Chapter 1. Introducing Presto

So you heard of Presto and found this book. Or maybe you are just browsing this first section and wondering whether you should dive in. In this introductory chapter, we discuss the problems you may be encountering with the massive growth of data creation, and the value locked away within that data. Presto is a key enabler to working with all the data and providing access to it with proven successful tools around Structured Query Language (SQL).

The design and features of Presto enable you to get better insights, beyond those accessible to you now. You can gain these insights faster, as well as get information that you could not get in the past because it cost too much or took too long to obtain. And for all that, you end up using fewer resources and therefore spending less of your budget, which you can then use to learn even more!

We also point you to more resources beyond this book but, of course, we hope you join us here first.

The Problems with Big Data

Everybody is capturing more and more data from device metrics, user behavior tracking, business transactions, location data, software and system testing procedures and workflows, and much more. The insights gained from understanding that data and working with it can make or break the success of any initiative, or even a company.

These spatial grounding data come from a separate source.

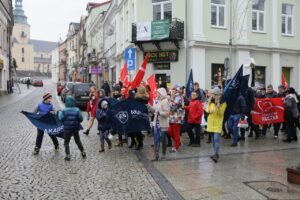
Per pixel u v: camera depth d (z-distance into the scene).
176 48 23.30
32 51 135.25
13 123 17.42
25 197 6.71
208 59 23.50
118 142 12.12
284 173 8.37
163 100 10.03
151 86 14.07
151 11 24.31
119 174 8.35
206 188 7.23
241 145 12.24
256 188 7.20
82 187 7.33
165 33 22.83
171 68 23.58
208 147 11.80
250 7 24.77
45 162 9.50
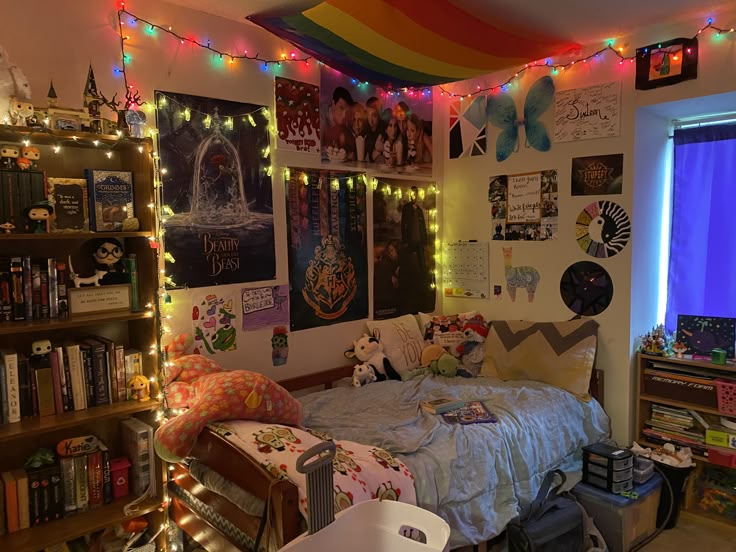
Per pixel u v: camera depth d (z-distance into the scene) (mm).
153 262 2273
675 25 2877
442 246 4020
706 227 3254
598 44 3152
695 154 3268
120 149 2383
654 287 3371
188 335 2654
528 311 3582
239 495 1854
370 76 3186
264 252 2957
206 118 2688
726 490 2982
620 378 3193
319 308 3250
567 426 2887
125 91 2426
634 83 3033
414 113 3770
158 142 2529
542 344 3309
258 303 2939
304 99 3105
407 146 3734
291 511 1619
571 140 3303
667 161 3400
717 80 2762
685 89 2867
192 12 2619
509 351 3412
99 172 2193
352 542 1566
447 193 3973
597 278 3252
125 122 2219
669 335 3363
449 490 2199
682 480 2891
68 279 2258
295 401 2273
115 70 2396
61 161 2283
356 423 2561
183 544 2371
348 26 2479
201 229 2691
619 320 3180
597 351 3273
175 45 2570
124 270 2316
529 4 2525
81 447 2213
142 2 2461
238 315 2857
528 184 3523
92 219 2182
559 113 3344
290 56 3023
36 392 2078
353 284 3439
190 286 2662
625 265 3137
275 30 2615
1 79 2002
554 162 3393
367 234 3508
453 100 3904
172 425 2000
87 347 2199
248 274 2889
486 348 3547
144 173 2273
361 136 3436
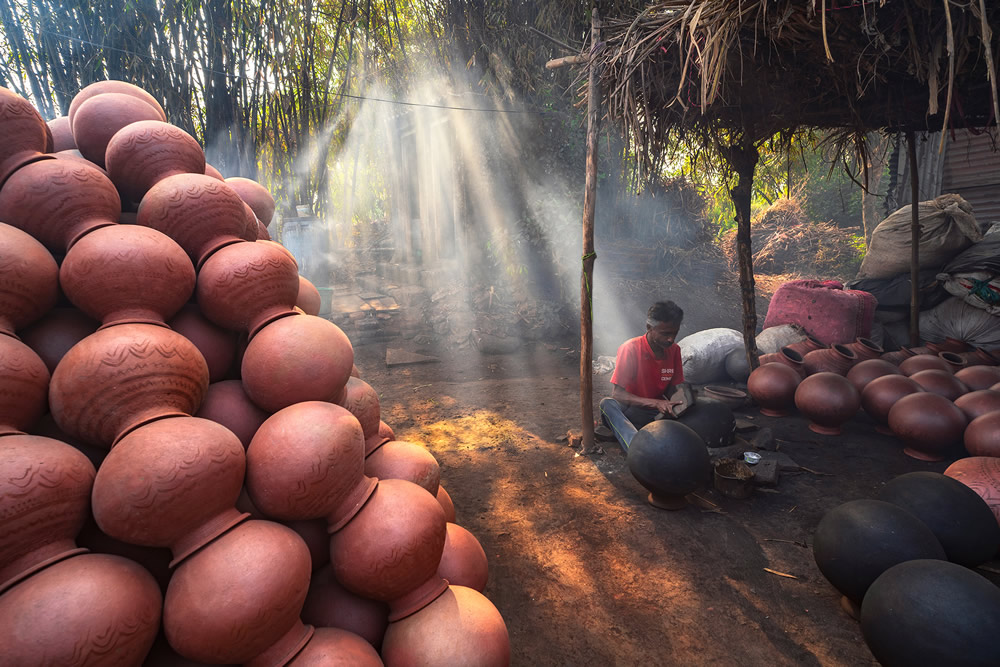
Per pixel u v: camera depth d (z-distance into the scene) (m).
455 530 1.91
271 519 1.44
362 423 1.82
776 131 4.71
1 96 1.47
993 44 2.62
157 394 1.30
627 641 2.29
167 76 5.38
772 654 2.20
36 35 4.71
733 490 3.40
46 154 1.57
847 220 14.22
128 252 1.39
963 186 7.73
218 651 1.18
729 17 2.77
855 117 4.07
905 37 2.68
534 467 4.00
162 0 5.25
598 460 4.04
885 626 1.80
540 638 2.32
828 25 2.77
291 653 1.28
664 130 4.14
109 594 1.08
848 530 2.21
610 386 6.02
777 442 4.10
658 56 3.51
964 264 5.61
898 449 4.06
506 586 2.66
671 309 3.74
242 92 6.09
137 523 1.17
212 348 1.62
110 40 4.97
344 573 1.45
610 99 3.91
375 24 7.26
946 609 1.69
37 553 1.11
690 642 2.28
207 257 1.62
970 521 2.36
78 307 1.43
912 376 4.38
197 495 1.21
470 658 1.41
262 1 5.93
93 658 1.03
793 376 4.70
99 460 1.35
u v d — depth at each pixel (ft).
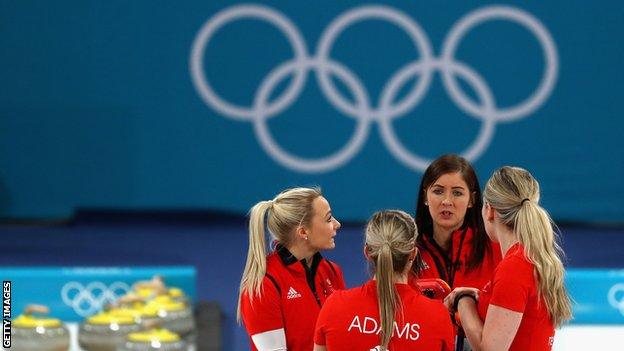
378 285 49.06
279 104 136.26
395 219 50.14
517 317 50.57
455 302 54.19
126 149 136.05
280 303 54.29
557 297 51.13
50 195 136.26
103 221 138.00
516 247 51.57
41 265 118.93
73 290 99.04
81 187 136.36
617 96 137.49
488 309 51.29
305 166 137.49
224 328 95.86
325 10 135.03
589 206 139.23
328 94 136.36
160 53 134.82
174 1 133.80
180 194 137.08
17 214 136.36
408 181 137.90
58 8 133.28
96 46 134.21
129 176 136.46
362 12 135.23
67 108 135.03
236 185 137.49
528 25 135.74
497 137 137.39
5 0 132.87
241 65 135.44
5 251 124.67
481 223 60.34
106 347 67.77
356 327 49.32
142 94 135.23
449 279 60.64
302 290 54.80
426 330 49.37
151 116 135.64
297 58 135.64
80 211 137.49
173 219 138.92
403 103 136.77
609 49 136.67
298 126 136.67
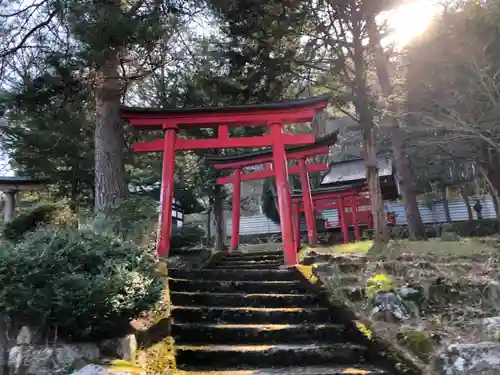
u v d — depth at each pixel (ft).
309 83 40.50
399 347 14.30
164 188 26.55
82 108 28.99
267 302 19.75
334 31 35.58
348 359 15.24
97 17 20.56
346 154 91.81
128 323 14.32
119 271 13.70
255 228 89.61
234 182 45.57
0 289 12.89
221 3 26.86
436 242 31.09
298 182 79.71
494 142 33.71
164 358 14.06
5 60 24.56
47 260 13.10
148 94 37.04
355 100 34.65
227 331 16.69
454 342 13.85
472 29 34.73
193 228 40.01
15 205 50.49
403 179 47.88
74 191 40.73
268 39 34.68
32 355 13.00
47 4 23.75
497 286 17.84
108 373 11.38
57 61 22.41
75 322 12.87
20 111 25.91
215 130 45.93
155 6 24.66
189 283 20.90
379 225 31.94
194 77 32.94
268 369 14.47
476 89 34.14
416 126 42.04
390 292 17.74
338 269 22.31
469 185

At the same time, the diversity of storage mechanisms available for data has exploded: relational databases, NoSQL databases, document databases, key-value stores, object storage systems, and so on. Many of them are necessary in today’s organizations, and it is no longer possible to use just one of them. As you can see in Figure 1-1, dealing with this can be a daunting task that feels overwhelming.

Big data can be overwhelming
Figure 1-1. Big data can be overwhelming

In addition, all these different systems do not allow you to query and inspect the data with standard tools. Different query languages and analysis tools for niche systems are everywhere. Meanwhile, your business analysts are used to the industry standard, SQL. A myriad of powerful tools rely on SQL for analytics, dashboard creation, rich reporting, and other business intelligence work.

The data is distributed across various silos, and some of them can not even be queried at the necessary performance for your analytics needs. Other systems, unlike modern cloud applications, store data in monolithic systems that cannot scale horizontally. Without these capabilities, you are narrowing the number of potential use cases and users, and therefore the usefulness of the data.

The traditional approach of creating and maintaining large, dedicated data warehouses has proven to be very expensive in organizations across the globe. Most often, this approach is also found to be too slow and cumbersome for many users and usage patterns.

You can see the tremendous opportunity for a system to unlock all this value.

Presto to the Rescue

Presto is capable of solving all these problems, and of unlocking new opportunities with federated queries to disparate systems, parallel queries, horizontal cluster scaling, and much more. You can see the Presto project logo in Figure 1-2.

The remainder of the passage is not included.